- Location: South Australia
- Nearest city: Darke Peak.
- Coordinates: 33°28′32″S 136°10′33″E﻿ / ﻿33.4755°S 136.1758°E
- Area: 6.93 km^{2} (2.68 sq mi)
- Established: 28 November 1985
- Governing body: Department for Environment and Water

= Darke Range Conservation Park =

Protected area in South Australia

Darke Range Conservation Park is a protected area in the Australian state of South Australia located on the Eyre Peninsula in the gazetted locality of Darke Peak about 2 km west of the town centre in Darke Peak.

The conservation park was proclaimed on 28 November 1985 under the state's National Parks and Wildlife Act 1972 in respect to land in following sections and cadastral units - section 116 in the Hundred of Pascoe and section 58 in the Hundred of Darke both of which are located to the immediate west of the Darke Peak town centre.

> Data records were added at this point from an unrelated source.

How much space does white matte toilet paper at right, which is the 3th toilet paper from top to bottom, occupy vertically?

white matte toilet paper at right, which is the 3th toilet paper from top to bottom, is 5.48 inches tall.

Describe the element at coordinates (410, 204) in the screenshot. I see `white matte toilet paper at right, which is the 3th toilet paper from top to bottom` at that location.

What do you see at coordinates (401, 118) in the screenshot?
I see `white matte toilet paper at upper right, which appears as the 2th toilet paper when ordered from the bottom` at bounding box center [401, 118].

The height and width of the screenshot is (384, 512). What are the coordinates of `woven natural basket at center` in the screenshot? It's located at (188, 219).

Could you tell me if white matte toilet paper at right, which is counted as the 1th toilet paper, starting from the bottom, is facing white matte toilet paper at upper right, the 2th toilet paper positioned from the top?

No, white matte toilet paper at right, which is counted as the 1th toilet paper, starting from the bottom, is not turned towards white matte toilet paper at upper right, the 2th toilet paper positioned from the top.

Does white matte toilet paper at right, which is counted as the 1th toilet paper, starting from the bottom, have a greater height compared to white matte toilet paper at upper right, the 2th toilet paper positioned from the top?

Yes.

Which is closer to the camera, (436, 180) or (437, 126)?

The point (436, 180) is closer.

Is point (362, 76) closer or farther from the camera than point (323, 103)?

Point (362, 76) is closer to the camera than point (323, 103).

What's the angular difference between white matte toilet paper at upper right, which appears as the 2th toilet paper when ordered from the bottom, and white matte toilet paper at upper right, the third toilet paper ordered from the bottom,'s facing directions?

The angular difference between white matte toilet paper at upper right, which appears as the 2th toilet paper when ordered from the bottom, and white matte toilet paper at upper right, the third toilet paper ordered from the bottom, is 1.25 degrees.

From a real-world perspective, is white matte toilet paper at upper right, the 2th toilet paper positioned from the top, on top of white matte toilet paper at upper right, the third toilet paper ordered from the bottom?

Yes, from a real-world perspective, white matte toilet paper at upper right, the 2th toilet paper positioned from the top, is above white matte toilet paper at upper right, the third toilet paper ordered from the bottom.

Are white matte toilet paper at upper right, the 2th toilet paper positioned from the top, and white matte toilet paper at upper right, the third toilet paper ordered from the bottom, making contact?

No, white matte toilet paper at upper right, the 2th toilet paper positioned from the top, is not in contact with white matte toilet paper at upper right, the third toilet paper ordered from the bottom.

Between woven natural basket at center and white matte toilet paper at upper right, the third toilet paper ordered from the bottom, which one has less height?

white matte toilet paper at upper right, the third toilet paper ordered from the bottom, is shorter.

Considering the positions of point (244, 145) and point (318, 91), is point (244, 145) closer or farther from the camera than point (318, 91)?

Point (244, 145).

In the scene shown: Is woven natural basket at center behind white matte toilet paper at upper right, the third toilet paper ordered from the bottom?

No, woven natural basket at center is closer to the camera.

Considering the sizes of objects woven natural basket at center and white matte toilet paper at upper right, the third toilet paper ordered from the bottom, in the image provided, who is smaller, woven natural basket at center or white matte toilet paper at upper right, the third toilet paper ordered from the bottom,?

Additional land in the Hundred of Darke was added to the conservation park on 23 September 2010 to the immediate north of its original extent for the following official reason: The addition to Darke Range Conservation Park will help protect the threatened ecosystems and species unique to this locality, as well as the nationally threatened peppermint gum woodland... Its name was derived from the Darke Range on which it is located. As of June 2016, the conservation park covered an area of 6.93 km2.

The conservation park is classified as an IUCN Category VI protected area.